● **TASK ITEM**:
Convert the data, from its first line through the line containing "vieses inconscientes" (both included), into a Markdown table with the columns Row and Line. Number each row and omit blank lines.

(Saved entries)
########
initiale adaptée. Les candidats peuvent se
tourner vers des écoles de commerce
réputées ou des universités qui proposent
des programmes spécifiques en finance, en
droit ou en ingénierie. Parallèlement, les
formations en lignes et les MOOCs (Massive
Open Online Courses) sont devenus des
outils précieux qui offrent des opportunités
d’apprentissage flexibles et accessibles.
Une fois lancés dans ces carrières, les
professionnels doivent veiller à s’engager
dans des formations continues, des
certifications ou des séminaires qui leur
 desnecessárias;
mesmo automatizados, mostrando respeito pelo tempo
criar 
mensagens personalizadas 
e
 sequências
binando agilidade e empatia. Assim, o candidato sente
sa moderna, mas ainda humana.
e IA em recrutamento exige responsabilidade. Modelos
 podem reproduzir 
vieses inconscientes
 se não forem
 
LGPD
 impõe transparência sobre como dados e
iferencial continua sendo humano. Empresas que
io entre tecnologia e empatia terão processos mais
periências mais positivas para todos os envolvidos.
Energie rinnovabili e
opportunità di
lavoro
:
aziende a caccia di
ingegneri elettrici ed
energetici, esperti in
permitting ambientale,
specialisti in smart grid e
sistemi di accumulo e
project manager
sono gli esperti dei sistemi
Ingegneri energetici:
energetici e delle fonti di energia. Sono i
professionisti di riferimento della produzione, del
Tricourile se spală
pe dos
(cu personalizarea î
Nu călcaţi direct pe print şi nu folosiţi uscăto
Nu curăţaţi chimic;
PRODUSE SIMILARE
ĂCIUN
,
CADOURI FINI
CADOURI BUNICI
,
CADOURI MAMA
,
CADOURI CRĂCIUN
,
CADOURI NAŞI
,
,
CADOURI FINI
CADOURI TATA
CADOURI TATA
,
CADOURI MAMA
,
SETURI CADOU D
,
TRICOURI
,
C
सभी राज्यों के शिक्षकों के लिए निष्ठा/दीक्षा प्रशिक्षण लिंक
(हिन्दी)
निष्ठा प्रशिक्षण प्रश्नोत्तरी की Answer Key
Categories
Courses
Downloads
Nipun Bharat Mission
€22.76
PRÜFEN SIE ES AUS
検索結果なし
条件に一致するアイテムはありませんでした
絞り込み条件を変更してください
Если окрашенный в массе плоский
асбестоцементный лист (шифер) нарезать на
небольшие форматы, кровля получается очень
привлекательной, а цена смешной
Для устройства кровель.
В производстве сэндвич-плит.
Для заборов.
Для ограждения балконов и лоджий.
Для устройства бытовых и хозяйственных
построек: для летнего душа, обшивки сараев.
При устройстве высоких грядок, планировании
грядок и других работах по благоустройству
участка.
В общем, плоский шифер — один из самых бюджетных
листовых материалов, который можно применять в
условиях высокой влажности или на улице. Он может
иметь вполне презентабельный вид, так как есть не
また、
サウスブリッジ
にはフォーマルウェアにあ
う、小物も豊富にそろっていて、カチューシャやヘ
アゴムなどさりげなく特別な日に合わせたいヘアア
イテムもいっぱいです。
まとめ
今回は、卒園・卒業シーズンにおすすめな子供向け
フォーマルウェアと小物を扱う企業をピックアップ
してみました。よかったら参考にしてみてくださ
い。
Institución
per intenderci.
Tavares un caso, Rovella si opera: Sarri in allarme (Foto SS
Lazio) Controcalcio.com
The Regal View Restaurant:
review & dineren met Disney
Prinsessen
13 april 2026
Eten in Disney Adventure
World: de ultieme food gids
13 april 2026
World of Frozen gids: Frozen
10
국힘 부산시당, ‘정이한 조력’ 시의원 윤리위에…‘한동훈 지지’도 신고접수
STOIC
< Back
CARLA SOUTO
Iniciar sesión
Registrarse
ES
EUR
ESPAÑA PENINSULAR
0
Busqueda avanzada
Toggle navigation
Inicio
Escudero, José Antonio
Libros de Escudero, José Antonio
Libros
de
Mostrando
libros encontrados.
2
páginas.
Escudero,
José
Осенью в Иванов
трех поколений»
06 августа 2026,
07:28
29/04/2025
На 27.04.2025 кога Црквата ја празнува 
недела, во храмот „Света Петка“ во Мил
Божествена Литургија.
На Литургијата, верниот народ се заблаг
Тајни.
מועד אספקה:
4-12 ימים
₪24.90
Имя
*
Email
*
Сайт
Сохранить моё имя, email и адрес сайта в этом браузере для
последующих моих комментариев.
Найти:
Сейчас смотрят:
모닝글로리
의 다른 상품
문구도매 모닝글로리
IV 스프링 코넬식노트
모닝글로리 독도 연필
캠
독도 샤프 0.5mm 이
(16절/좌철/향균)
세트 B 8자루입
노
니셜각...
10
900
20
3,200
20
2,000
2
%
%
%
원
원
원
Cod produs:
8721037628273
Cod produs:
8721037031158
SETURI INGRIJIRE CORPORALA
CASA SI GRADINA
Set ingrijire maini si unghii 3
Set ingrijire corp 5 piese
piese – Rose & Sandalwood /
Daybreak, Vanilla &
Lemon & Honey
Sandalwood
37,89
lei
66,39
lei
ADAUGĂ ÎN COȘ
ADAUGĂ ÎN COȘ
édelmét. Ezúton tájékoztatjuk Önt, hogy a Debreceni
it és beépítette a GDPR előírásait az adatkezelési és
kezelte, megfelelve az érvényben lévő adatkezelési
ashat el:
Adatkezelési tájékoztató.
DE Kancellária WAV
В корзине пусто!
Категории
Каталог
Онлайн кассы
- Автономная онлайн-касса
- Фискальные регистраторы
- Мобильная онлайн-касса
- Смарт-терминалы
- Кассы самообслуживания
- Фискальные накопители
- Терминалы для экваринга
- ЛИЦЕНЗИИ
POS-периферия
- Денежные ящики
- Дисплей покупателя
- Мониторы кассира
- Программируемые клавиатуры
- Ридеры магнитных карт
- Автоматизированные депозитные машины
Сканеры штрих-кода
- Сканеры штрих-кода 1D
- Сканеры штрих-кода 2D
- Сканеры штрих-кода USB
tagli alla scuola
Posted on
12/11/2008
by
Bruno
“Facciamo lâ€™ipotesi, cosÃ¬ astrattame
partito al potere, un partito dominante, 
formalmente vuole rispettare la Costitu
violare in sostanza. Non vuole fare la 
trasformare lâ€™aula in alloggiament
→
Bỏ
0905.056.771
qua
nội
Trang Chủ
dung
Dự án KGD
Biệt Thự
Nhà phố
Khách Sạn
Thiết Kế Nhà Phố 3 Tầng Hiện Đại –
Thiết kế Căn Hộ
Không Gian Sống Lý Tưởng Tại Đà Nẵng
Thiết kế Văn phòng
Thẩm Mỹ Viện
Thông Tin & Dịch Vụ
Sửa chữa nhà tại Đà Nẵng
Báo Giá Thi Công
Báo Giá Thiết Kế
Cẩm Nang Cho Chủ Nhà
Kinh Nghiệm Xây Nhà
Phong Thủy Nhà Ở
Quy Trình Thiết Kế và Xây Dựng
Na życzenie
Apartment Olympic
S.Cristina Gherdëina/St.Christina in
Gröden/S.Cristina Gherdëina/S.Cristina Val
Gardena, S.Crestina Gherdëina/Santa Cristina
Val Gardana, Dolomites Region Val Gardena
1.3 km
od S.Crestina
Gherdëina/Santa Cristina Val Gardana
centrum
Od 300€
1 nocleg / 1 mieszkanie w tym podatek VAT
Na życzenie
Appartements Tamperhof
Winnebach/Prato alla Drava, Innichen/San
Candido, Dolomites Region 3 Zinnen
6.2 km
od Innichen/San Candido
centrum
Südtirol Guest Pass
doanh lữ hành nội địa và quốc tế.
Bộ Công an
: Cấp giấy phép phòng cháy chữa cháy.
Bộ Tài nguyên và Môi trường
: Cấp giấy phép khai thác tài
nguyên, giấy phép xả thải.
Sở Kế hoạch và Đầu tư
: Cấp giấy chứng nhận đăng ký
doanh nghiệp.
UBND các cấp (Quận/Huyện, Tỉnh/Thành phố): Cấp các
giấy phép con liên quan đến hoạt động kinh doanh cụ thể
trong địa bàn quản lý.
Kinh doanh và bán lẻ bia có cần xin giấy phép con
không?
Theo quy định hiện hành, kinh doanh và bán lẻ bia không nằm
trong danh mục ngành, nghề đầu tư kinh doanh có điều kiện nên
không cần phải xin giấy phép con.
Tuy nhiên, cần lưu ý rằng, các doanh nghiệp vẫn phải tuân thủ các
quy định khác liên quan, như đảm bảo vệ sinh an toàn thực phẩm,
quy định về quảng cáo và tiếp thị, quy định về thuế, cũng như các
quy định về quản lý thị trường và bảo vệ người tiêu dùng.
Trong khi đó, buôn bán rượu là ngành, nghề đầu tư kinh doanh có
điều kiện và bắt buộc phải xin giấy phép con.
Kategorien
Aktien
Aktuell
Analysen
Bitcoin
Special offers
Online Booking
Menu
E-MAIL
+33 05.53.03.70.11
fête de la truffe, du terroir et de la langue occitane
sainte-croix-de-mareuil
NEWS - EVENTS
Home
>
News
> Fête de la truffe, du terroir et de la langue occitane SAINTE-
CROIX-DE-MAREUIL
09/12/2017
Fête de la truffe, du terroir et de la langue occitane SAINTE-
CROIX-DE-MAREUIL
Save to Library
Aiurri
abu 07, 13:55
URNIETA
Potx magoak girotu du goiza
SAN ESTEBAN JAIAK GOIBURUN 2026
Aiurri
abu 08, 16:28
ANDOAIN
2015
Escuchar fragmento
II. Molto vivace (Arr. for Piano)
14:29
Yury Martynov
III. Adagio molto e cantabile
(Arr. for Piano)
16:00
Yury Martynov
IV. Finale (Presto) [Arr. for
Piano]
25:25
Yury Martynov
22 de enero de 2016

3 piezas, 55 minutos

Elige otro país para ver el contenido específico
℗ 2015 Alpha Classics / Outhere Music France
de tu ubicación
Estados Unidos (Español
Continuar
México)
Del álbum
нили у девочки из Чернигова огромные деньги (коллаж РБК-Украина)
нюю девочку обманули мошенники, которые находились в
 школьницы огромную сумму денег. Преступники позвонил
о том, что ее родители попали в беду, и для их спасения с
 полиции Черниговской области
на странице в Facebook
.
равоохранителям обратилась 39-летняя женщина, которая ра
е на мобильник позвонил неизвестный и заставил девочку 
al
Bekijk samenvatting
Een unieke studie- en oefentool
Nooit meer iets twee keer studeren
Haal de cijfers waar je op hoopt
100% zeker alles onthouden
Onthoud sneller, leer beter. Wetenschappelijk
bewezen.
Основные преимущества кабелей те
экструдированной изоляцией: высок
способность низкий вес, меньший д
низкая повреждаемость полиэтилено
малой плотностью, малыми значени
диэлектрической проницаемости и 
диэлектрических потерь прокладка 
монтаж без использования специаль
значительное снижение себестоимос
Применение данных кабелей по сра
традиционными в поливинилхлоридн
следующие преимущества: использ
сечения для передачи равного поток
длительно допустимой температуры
########
● **ANSWER TO THE PROBLEM**:
| Row | Line |
|---|---|
| 1 | initiale adaptée. Les candidats peuvent se |
| 2 | tourner vers des écoles de commerce |
| 3 | réputées ou des universités qui proposent |
| 4 | des programmes spécifiques en finance, en |
| 5 | droit ou en ingénierie. Parallèlement, les |
| 6 | formations en lignes et les MOOCs (Massive |
| 7 | Open Online Courses) sont devenus des |
| 8 | outils précieux qui offrent des opportunités |
| 9 | d’apprentissage flexibles et accessibles. |
| 10 | Une fois lancés dans ces carrières, les |
| 11 | professionnels doivent veiller à s’engager |
| 12 | dans des formations continues, des |
| 13 | certifications ou des séminaires qui leur |
| 14 |  desnecessárias; |
| 15 | mesmo automatizados, mostrando respeito pelo tempo |
| 16 | criar  |
| 17 | mensagens personalizadas  |
| 18 | e |
| 19 |  sequências |
| 20 | binando agilidade e empatia. Assim, o candidato sente |
| 21 | sa moderna, mas ainda humana. |
| 22 | e IA em recrutamento exige responsabilidade. Modelos |
| 23 |  podem reproduzir  |
| 24 | vieses inconscientes |